J. Michael Straczynski, who created the original early-1990’s series about the aliens and crew on a bustling space station, is putting together the plan for the reboot right now. To that end, he’s taken to Twitter to politely remind fans he’s already had to start blocking folks because they’re pitching him unsolicited ideas for the reboot. The move is pretty standard among creatives, as unsolicited pitches can create a liability (since if they ended up using an idea randomly pitched to him on social media, even by accident, there could be grounds for a legal claim).
So, the safest move is to block those accounts to not risk even accidentally seeing one.
Here’s how Straczynski explained it:
We already know the project will aim to update and recapture the ambition of the original series, which paved the way with season-long narrative arcs and was never afraid to shake-up its status quo and reinvent itself year-to-year. Straczynski himself has called it a “reboot from the ground up,” as opposed to some type of continuation of the original series.
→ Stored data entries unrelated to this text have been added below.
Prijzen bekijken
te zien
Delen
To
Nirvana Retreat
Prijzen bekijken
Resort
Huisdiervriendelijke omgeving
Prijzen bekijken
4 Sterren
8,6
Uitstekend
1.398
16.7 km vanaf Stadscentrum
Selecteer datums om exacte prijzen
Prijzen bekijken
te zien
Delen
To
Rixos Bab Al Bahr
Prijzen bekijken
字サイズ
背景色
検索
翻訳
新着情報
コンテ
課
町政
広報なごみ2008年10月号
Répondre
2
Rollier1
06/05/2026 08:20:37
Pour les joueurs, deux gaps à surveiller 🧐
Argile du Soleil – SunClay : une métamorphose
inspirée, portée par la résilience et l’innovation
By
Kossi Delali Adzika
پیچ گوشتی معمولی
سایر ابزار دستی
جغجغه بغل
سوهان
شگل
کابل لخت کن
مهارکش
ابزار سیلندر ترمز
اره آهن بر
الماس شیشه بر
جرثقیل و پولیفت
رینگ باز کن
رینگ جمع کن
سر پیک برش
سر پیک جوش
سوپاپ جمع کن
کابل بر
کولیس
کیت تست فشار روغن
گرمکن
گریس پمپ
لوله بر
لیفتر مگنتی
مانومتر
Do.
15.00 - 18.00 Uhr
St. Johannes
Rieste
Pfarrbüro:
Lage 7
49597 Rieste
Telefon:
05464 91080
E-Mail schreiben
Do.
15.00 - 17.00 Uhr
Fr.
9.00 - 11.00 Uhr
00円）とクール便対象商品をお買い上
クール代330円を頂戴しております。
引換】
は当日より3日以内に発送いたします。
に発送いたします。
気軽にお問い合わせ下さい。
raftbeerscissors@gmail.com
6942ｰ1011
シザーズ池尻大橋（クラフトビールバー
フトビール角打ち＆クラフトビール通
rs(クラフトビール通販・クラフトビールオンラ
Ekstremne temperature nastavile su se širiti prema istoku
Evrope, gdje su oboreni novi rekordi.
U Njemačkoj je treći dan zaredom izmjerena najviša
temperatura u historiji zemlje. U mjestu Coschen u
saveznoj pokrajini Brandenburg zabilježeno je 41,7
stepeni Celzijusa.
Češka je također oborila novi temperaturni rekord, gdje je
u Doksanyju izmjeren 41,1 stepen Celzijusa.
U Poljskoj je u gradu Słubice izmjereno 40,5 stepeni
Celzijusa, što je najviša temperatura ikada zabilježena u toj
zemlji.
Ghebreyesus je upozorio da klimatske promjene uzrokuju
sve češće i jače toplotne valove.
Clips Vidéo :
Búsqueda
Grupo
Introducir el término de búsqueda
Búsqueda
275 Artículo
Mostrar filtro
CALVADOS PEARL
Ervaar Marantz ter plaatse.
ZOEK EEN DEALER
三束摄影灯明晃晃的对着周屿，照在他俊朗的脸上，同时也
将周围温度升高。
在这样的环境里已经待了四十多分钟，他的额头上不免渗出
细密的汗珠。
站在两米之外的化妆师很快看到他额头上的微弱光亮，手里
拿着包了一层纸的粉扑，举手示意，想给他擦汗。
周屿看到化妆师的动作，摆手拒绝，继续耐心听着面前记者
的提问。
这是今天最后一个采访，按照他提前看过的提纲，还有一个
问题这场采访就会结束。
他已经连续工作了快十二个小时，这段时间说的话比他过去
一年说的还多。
"In the years since B5, I’ve done a ton of other TV shows and movies, adding an equal number of tools to my toolbox, all of which I can bring to bear on one singular question: If I were creating Babylon 5 today, for the first time, knowing what I now know as a writer, what would it look like?,” Straczynski explained when news of the project broke. “How would it use all the storytelling tools and technological resources available in 2021 that were not on hand then? How can it be used to reflect the world in which we live, and the questions we are asking and confronting every day?”
As far as a timeline, there’s no word on if the project will make it out of the development phase and actually score a full season pick-up. Fans are excited and have plenty of ideas, of course, but it’s all still too early. But Straczynski did offer up some general information on how long the process typically takes, noting they will likely finalize the script over the next couple of months and could potentially shoot a pilot around March 2022.